▶ Your objective: Could you transcribe every entry exactly, leaving nothing out?
============
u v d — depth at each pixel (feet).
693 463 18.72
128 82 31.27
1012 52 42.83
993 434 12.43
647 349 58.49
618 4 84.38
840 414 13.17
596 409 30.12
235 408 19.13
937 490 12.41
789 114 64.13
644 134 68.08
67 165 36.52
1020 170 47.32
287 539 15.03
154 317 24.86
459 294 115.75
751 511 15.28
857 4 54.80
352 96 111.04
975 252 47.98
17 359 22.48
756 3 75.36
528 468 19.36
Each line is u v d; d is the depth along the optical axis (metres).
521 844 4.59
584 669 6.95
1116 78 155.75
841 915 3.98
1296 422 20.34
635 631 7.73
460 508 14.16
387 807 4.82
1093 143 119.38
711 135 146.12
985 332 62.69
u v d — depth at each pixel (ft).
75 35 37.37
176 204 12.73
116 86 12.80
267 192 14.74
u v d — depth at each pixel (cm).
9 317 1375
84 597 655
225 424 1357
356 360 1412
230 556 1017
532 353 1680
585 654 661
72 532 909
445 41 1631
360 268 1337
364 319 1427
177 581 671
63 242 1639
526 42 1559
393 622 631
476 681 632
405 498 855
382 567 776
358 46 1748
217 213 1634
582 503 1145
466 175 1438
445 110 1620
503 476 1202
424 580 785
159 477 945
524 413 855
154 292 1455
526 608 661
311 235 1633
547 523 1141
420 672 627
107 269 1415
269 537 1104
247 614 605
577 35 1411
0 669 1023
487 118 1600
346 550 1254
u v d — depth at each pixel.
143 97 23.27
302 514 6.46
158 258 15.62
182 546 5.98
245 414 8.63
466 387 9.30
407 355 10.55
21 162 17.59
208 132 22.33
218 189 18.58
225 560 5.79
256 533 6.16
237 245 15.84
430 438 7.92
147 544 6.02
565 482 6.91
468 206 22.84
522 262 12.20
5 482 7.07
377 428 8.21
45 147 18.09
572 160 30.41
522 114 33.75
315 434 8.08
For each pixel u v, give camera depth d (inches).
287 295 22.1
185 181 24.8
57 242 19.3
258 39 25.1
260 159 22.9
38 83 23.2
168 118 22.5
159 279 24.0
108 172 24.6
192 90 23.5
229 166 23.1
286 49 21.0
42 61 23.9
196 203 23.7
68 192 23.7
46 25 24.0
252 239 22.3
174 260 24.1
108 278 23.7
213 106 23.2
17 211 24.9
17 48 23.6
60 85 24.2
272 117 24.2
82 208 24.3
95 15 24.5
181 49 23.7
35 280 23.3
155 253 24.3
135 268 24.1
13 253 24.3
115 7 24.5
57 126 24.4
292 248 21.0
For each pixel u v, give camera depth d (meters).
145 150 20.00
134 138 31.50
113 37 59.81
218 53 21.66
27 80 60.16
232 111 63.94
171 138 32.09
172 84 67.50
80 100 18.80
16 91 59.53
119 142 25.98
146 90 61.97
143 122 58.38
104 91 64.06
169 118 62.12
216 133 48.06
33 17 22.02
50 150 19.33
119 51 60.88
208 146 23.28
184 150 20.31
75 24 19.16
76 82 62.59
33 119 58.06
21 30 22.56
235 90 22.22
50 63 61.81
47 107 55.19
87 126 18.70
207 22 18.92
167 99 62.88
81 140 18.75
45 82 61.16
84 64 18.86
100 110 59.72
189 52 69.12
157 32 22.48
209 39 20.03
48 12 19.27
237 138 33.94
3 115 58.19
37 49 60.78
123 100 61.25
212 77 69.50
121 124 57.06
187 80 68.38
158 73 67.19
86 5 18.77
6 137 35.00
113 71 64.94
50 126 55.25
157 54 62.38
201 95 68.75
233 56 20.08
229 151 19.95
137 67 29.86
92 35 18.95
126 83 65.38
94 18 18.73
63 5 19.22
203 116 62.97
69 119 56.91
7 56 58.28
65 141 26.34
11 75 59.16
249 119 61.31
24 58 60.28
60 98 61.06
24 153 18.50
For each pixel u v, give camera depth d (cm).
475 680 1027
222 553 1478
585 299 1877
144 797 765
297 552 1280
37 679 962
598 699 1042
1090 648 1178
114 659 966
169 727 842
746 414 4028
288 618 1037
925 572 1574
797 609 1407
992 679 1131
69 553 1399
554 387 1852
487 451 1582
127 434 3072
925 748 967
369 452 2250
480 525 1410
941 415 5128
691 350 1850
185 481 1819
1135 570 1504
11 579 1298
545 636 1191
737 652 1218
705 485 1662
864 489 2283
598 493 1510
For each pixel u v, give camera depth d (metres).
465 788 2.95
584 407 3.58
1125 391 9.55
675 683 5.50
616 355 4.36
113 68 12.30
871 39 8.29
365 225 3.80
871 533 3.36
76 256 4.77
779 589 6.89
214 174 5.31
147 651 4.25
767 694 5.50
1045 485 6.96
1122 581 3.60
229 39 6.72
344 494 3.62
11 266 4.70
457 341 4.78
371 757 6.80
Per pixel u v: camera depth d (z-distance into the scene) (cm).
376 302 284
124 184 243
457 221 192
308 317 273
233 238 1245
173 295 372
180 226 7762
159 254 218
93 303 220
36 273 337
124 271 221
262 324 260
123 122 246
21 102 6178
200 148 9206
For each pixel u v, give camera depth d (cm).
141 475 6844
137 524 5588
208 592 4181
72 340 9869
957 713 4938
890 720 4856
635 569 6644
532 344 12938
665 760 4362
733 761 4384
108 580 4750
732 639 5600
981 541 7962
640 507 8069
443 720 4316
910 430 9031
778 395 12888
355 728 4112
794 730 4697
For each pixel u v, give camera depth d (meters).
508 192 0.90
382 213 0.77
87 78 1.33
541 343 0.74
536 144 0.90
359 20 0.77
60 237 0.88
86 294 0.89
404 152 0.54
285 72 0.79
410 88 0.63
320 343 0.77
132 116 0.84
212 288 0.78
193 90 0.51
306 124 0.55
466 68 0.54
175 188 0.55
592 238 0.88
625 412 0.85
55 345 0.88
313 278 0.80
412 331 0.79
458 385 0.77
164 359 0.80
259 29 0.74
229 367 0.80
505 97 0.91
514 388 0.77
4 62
============
▶ Response:
u v d — depth at each pixel (feet).
693 463 18.72
128 82 31.27
1012 52 42.83
993 434 12.43
647 349 58.49
618 4 84.38
840 414 13.17
596 409 30.12
235 408 19.13
937 490 12.41
789 114 64.13
644 134 68.08
67 165 36.52
1020 170 47.32
287 539 15.03
154 317 24.86
459 294 115.75
751 511 15.28
857 4 54.80
352 96 111.04
975 252 47.98
17 359 22.48
756 3 75.36
528 468 19.36
Each line is u v d; d is the depth along the optical axis (metres).
521 844 4.59
584 669 6.95
1116 78 155.75
841 915 3.98
1296 422 20.34
635 631 7.73
460 508 14.16
387 807 4.82
1093 143 119.38
711 135 146.12
985 332 62.69
u v d — depth at each pixel (ft).
75 35 37.37
176 204 12.73
116 86 12.80
267 192 14.74
u v d — depth at each pixel (cm).
9 317 1375
84 597 655
225 424 1357
356 360 1412
230 556 1017
532 353 1680
585 654 661
72 532 909
445 41 1631
360 268 1337
364 319 1427
177 581 671
63 242 1639
526 42 1559
393 622 631
476 681 632
405 498 855
382 567 776
358 46 1748
217 213 1634
582 503 1145
466 175 1438
445 110 1620
503 476 1202
424 580 785
159 477 945
524 413 855
154 292 1455
526 608 661
311 235 1633
547 523 1141
420 672 627
107 269 1415
269 537 1104
247 614 605
577 35 1411
0 669 1023
487 118 1600
346 550 1254
u v d — depth at each pixel.
143 97 23.27
302 514 6.46
158 258 15.62
182 546 5.98
245 414 8.63
466 387 9.30
407 355 10.55
21 162 17.59
208 132 22.33
218 189 18.58
225 560 5.79
256 533 6.16
237 245 15.84
430 438 7.92
147 544 6.02
565 482 6.91
468 206 22.84
522 262 12.20
5 482 7.07
377 428 8.21
45 147 18.09
572 160 30.41
522 114 33.75
315 434 8.08
For each pixel u v, give camera depth d (inches).
287 295 22.1
185 181 24.8
57 242 19.3
258 39 25.1
260 159 22.9
38 83 23.2
168 118 22.5
159 279 24.0
108 172 24.6
192 90 23.5
229 166 23.1
286 49 21.0
42 61 23.9
196 203 23.7
68 192 23.7
46 25 24.0
252 239 22.3
174 260 24.1
108 278 23.7
213 106 23.2
17 211 24.9
17 48 23.6
60 85 24.2
272 117 24.2
82 208 24.3
95 15 24.5
181 49 23.7
35 280 23.3
155 253 24.3
135 268 24.1
13 253 24.3
115 7 24.5
57 126 24.4
292 248 21.0
For each pixel u v, give camera depth d (meters).
145 150 20.00
134 138 31.50
113 37 59.81
218 53 21.66
27 80 60.16
232 111 63.94
171 138 32.09
172 84 67.50
80 100 18.80
16 91 59.53
119 142 25.98
146 90 61.97
143 122 58.38
104 91 64.06
169 118 62.12
216 133 48.06
33 17 22.02
50 150 19.33
119 51 60.88
208 146 23.28
184 150 20.31
75 24 19.16
76 82 62.59
33 119 58.06
21 30 22.56
235 90 22.22
50 63 61.81
47 107 55.19
87 126 18.70
207 22 18.92
167 99 62.88
81 140 18.75
45 82 61.16
84 64 18.86
100 110 59.72
189 52 69.12
157 32 22.48
209 39 20.03
48 12 19.27
237 138 33.94
3 115 58.19
37 49 60.78
123 100 61.25
212 77 69.50
121 124 57.06
187 80 68.38
158 73 67.19
86 5 18.77
6 137 35.00
113 71 64.94
50 126 55.25
157 54 62.38
201 95 68.75
233 56 20.08
229 151 19.95
137 67 29.86
92 35 18.95
126 83 65.38
94 18 18.73
63 5 19.22
203 116 62.97
69 119 56.91
7 56 58.28
65 141 26.34
11 75 59.16
249 119 61.31
24 58 60.28
60 98 61.06
24 153 18.50
For each pixel u v, give camera depth d (cm).
475 680 1027
222 553 1478
585 299 1877
144 797 765
297 552 1280
37 679 962
598 699 1042
1090 648 1178
114 659 966
169 727 842
746 414 4028
288 618 1037
925 572 1574
797 609 1407
992 679 1131
69 553 1399
554 387 1852
487 451 1582
127 434 3072
925 748 967
369 452 2250
480 525 1410
941 415 5128
691 350 1850
185 481 1819
1135 570 1504
11 579 1298
545 636 1191
737 652 1218
705 485 1662
864 489 2283
598 493 1510
For each pixel u v, give camera depth d (metres).
465 788 2.95
584 407 3.58
1125 391 9.55
675 683 5.50
616 355 4.36
113 68 12.30
871 39 8.29
365 225 3.80
871 533 3.36
76 256 4.77
779 589 6.89
214 174 5.31
147 651 4.25
767 694 5.50
1045 485 6.96
1122 581 3.60
229 39 6.72
344 494 3.62
11 266 4.70
457 341 4.78
371 757 6.80
Per pixel u v: camera depth d (z-distance into the scene) (cm).
376 302 284
124 184 243
457 221 192
308 317 273
233 238 1245
173 295 372
180 226 7762
159 254 218
93 303 220
36 273 337
124 271 221
262 324 260
123 122 246
21 102 6178
200 148 9206
For each pixel u v, give camera depth d (cm).
141 475 6844
137 524 5588
208 592 4181
72 340 9869
957 713 4938
890 720 4856
635 569 6644
532 344 12938
665 760 4362
733 761 4384
108 580 4750
732 639 5600
981 541 7962
640 507 8069
443 720 4316
910 430 9031
778 395 12888
355 728 4112
794 730 4697
For each pixel u v, give camera depth d (meters).
508 192 0.90
382 213 0.77
87 78 1.33
541 343 0.74
536 144 0.90
359 20 0.77
60 237 0.88
86 294 0.89
404 152 0.54
285 72 0.79
410 88 0.63
320 343 0.77
132 116 0.84
212 288 0.78
193 90 0.51
306 124 0.55
466 68 0.54
175 188 0.55
592 238 0.88
625 412 0.85
55 345 0.88
313 278 0.80
412 331 0.79
458 385 0.77
164 359 0.80
259 29 0.74
229 367 0.80
505 97 0.91
514 388 0.77
4 62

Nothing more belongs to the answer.